• DOCUMENT EXTRACT:

= = = = =

Will McDonald wrote:
This doesn't run unmodified Qmail, it's the Qmail patchset from
Qmailtoaster built into packages but I mangle the SPEC a little to
remove the MySQL requirement and customise a few bits and bobs.
And, as I said this is "Qmail listening on localhost only for the very
final Maildir delivery after messages have been dealt with by
MailScanner and Sendmail".
Incoming Sendmail is configured to use a list of valid RCPT TO
addresses via LDAPROUTE_DOMAIN_FILE and the ldap_routing FEATURE. This
is for mail traffic from the internet so anything attempting to
deliver to an invalid RCPT TO gets dropped sharpish.
Outgoing Sendmail (which delivers to Qmail for local deliveries) is
configured using relay_mail_from and a list of valid addresses in the
access map which isn't ideal but I have a lot of legacy reasons for
having things the way they are. It's open to some abuse but only from
a very limited set of internal users and the alternatives, SMTP-AUTH
isn't feasible under the restrictions we're under. :o\
I will have a look at using Procmail or Postfix as you and Feizhou
have mentioned as we're rebuilding a couple of these servers
currently.
Will.
I personally still don't see any need to drop qmail per se, but
everything you're
doing should be completely functional under one MTA.
That whole sendmail --> qmail --> sendmail sounds like bandaids upon
bandaids,
piled on top of bandaids to me. I mean, yeah, it works, but rebuilding
that application
from functional spec is fairly trivial, fairly easy to implement, and
will greatly reduce
the complexity of your architecture.
In our case, we use qmail because:
A) It satisfies all of our particular requirements.
B) We have a custom MySQL authentication/delivery process that was
written in house.

= = = = =

• WHAT THE TASK ASKS: In the mail server discussion, what does incoming Sendmail use to get its list of valid RCPT TO addresses?

= = = = =

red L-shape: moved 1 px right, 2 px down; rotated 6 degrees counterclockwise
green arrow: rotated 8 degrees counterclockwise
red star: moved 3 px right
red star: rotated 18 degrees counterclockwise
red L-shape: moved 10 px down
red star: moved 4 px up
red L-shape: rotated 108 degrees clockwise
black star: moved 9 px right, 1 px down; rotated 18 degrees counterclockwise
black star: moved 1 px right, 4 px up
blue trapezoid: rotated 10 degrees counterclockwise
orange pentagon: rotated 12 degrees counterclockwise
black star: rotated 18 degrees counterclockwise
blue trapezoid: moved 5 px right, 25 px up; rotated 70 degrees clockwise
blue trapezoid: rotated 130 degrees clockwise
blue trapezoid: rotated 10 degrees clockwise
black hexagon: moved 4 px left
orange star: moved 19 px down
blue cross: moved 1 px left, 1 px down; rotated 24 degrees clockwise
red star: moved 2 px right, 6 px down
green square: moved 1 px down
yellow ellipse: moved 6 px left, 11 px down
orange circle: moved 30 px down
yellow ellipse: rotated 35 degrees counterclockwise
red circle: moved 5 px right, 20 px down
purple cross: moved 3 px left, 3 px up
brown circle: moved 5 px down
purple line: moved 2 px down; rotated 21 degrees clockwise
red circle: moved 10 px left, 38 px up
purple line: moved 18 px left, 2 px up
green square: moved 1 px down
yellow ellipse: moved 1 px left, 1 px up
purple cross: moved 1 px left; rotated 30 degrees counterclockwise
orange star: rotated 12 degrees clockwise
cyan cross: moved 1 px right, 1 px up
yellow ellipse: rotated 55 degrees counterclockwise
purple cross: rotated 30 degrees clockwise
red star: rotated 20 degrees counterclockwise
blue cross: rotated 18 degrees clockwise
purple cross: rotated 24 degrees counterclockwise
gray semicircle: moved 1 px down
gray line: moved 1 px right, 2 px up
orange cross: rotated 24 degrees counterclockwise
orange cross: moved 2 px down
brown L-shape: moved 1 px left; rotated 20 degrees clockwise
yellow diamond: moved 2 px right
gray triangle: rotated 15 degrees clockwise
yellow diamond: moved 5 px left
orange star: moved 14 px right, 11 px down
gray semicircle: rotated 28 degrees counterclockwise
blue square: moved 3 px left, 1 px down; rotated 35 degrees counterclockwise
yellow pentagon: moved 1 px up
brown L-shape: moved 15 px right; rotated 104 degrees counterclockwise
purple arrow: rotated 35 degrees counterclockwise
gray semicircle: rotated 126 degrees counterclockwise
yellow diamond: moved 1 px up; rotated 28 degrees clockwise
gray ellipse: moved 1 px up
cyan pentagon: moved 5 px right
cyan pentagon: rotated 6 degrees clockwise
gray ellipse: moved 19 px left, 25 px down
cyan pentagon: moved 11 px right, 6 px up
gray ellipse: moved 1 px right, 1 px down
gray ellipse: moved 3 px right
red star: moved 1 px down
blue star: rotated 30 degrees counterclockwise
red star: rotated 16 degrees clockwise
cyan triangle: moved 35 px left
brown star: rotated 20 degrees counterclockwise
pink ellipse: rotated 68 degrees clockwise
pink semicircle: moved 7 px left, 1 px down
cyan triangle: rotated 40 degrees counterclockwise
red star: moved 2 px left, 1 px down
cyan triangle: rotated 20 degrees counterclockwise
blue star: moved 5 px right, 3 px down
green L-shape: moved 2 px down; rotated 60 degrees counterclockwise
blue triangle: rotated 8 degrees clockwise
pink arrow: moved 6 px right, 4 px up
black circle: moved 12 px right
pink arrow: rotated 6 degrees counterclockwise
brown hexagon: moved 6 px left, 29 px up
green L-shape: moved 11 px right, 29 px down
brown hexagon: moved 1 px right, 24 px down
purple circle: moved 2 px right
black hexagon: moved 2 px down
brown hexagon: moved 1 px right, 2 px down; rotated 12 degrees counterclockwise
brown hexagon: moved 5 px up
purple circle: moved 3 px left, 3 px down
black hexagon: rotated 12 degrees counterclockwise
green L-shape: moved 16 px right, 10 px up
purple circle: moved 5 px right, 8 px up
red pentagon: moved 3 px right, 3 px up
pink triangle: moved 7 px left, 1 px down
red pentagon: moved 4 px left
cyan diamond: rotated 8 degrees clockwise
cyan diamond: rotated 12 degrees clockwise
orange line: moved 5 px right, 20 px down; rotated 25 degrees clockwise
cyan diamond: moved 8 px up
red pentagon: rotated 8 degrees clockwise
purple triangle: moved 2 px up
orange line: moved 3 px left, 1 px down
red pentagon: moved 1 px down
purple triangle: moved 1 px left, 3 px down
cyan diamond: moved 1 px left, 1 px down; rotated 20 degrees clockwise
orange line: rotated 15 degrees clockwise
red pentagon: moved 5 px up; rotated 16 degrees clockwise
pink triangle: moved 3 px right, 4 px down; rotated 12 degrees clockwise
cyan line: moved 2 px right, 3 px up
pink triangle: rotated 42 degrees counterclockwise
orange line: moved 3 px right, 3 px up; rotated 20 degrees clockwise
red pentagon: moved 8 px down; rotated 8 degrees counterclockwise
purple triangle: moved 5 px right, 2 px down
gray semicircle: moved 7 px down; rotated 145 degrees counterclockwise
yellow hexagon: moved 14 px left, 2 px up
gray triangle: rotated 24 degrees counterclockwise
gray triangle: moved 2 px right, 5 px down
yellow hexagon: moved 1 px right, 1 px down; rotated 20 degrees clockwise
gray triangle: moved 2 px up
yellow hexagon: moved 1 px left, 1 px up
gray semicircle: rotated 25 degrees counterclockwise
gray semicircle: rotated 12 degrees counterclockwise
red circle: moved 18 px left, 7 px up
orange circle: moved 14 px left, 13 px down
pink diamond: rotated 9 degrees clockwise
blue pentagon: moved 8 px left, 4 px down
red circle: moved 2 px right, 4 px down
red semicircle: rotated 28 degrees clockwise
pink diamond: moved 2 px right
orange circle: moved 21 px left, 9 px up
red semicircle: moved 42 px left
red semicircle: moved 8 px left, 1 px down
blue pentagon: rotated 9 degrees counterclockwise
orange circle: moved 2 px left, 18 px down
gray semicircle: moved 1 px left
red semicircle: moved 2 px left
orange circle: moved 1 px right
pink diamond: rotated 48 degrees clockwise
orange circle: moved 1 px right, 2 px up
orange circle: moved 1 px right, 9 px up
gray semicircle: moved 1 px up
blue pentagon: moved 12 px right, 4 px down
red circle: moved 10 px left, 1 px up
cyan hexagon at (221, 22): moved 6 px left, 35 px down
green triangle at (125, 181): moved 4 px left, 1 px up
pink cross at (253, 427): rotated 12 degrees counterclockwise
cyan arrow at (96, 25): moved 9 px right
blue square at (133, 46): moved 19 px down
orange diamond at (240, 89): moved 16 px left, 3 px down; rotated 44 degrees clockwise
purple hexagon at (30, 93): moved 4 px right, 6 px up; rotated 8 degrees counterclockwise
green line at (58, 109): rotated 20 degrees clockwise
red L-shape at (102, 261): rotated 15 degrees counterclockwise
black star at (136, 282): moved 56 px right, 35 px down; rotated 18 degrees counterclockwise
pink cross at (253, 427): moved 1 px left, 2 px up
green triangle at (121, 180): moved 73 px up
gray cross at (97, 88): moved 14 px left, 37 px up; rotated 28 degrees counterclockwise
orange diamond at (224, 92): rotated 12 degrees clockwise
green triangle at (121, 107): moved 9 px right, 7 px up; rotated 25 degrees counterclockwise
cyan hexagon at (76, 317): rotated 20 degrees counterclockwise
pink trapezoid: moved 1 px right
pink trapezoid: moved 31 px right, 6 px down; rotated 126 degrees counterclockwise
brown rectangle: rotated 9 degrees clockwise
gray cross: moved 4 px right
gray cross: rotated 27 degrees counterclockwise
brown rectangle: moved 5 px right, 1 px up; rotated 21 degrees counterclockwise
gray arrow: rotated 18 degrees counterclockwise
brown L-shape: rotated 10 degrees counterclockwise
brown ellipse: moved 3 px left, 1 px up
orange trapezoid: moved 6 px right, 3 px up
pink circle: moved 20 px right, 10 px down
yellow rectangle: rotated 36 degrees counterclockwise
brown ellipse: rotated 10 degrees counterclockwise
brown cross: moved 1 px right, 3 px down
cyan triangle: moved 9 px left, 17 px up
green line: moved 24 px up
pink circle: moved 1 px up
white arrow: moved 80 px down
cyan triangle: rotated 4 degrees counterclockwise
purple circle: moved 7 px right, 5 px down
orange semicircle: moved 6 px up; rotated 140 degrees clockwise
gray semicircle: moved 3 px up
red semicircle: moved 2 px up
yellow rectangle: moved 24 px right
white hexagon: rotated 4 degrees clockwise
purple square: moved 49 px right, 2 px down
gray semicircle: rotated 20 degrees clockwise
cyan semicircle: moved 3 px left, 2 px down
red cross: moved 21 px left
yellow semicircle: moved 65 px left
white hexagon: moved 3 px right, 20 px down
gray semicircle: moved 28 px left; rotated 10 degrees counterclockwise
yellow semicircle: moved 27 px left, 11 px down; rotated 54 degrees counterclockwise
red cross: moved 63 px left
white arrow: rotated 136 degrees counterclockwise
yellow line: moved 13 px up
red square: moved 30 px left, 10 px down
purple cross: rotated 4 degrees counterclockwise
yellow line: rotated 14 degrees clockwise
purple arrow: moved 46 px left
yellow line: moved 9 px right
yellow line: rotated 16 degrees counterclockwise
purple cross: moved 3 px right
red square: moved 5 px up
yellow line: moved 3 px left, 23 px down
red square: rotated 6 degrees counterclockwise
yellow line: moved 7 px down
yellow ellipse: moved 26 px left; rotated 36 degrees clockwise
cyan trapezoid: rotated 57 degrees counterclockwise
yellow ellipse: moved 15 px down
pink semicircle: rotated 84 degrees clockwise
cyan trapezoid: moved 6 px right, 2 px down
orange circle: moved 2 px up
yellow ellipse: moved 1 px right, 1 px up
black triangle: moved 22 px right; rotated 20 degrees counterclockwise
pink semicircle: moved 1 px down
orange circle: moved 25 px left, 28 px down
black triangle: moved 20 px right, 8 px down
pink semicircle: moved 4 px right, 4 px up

= = = = =

• EXERCISE SOLUTION: LDAPROUTE_DOMAIN_FILE and the ldap_routing FEATURE.